----- Data for review
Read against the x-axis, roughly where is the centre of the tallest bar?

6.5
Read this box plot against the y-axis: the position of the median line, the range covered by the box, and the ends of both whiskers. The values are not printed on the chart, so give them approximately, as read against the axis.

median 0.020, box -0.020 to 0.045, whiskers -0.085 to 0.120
----------
----- Data for review
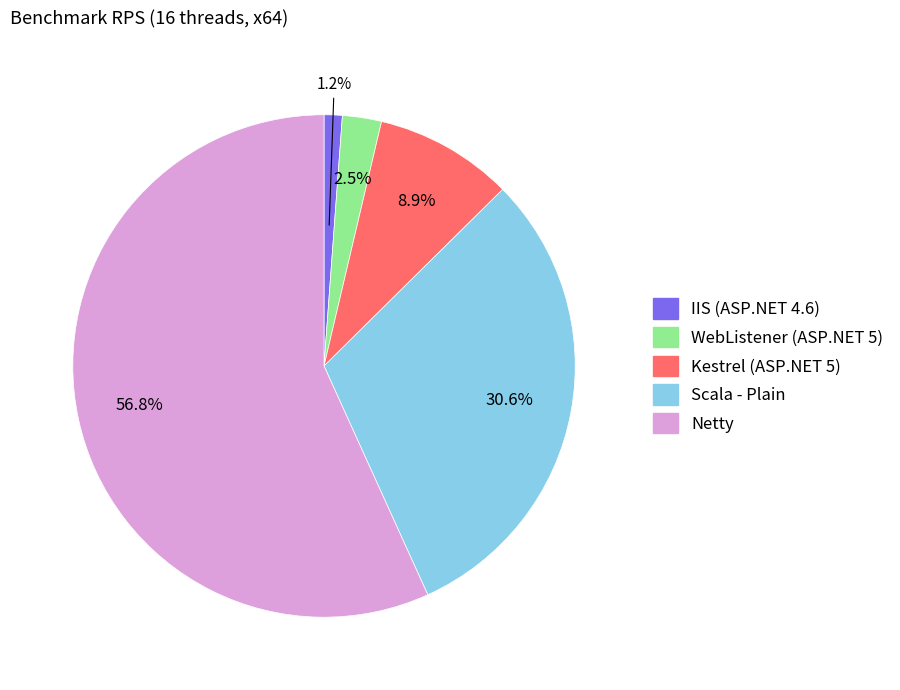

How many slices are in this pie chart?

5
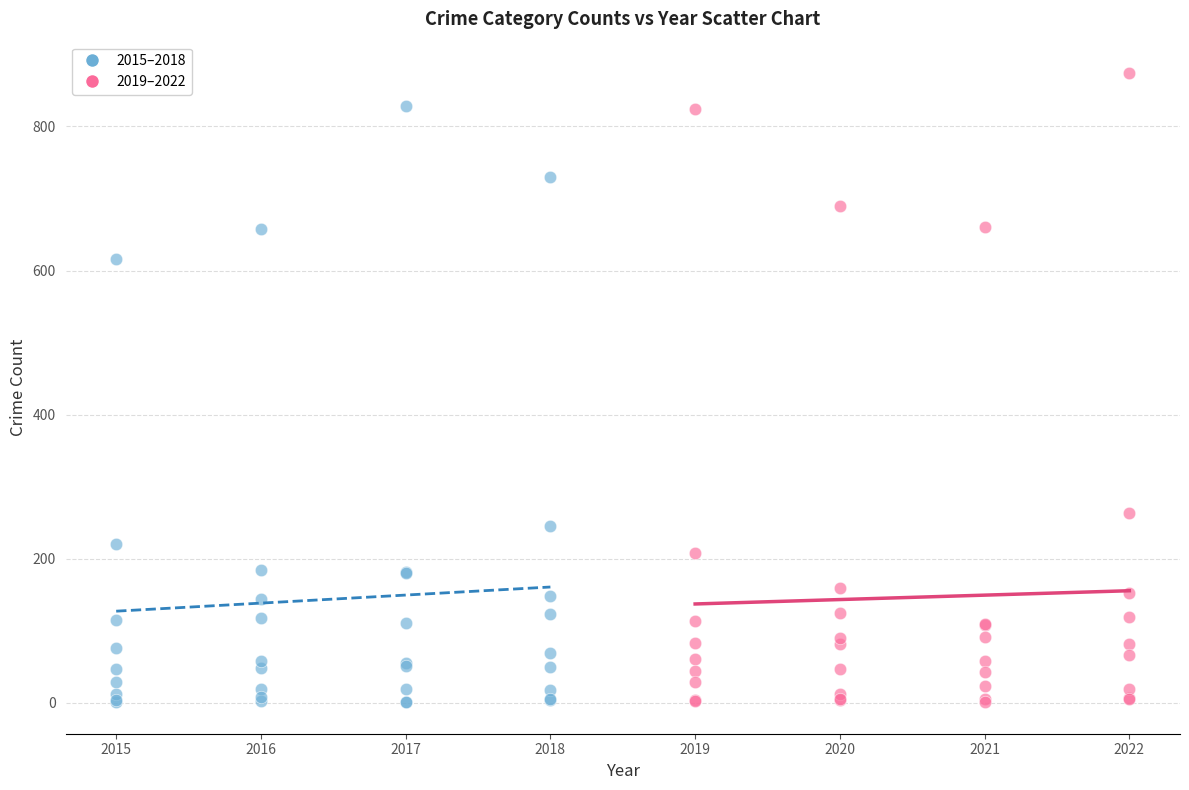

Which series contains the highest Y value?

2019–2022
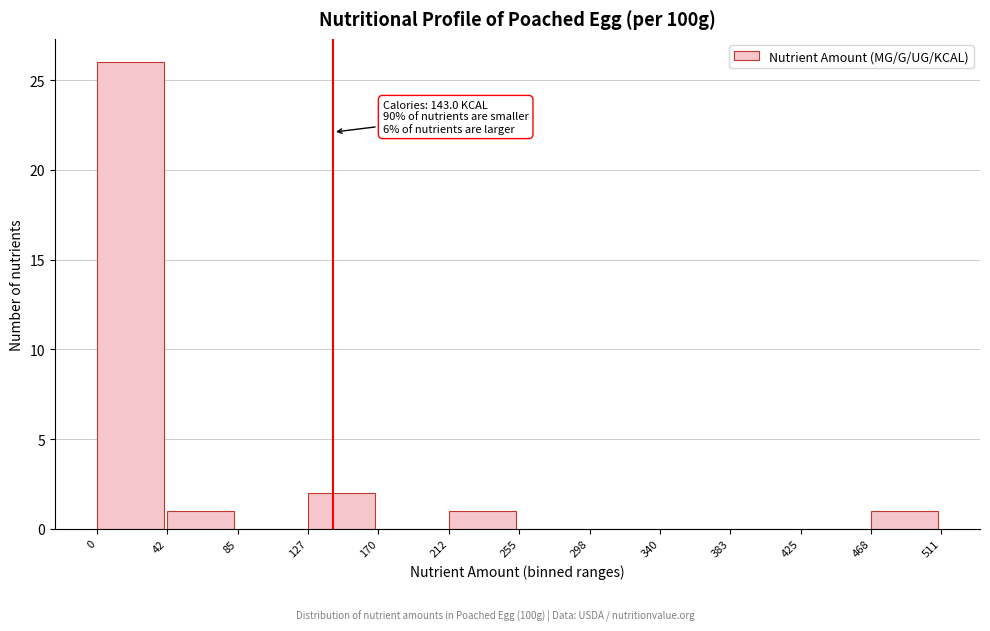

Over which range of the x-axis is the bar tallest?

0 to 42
----------
----- Data for review
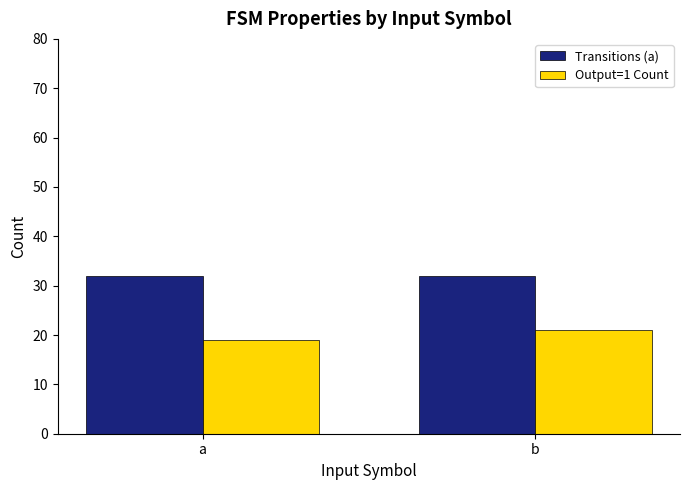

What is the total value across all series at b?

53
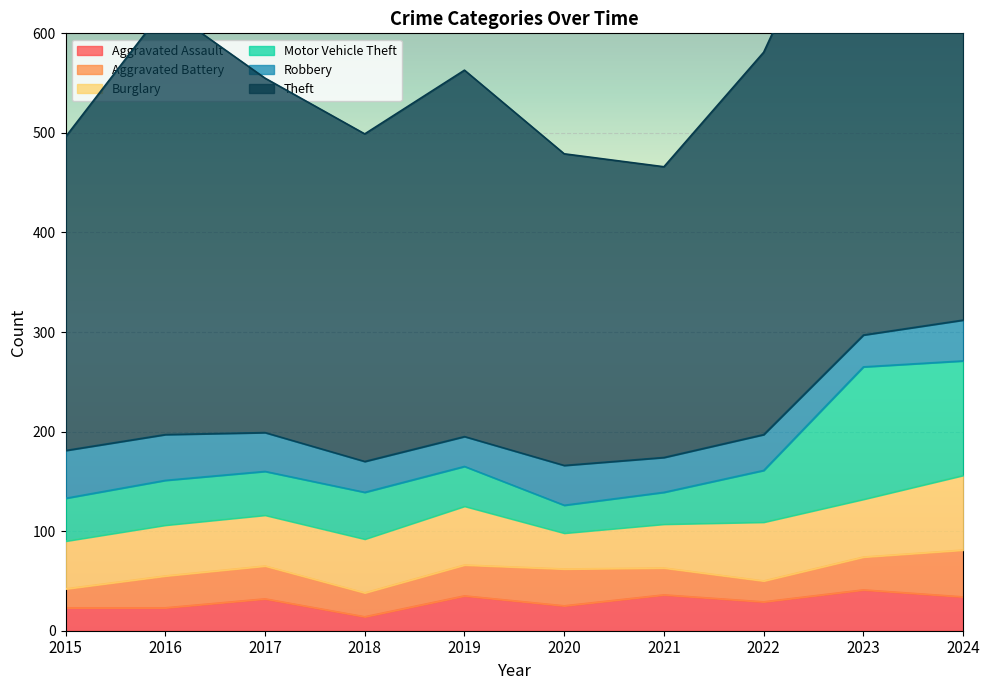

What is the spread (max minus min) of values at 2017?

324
----------
Task objective> How many lines above contain the string "What"? Case counts. Reply with the number only.

Task result> 2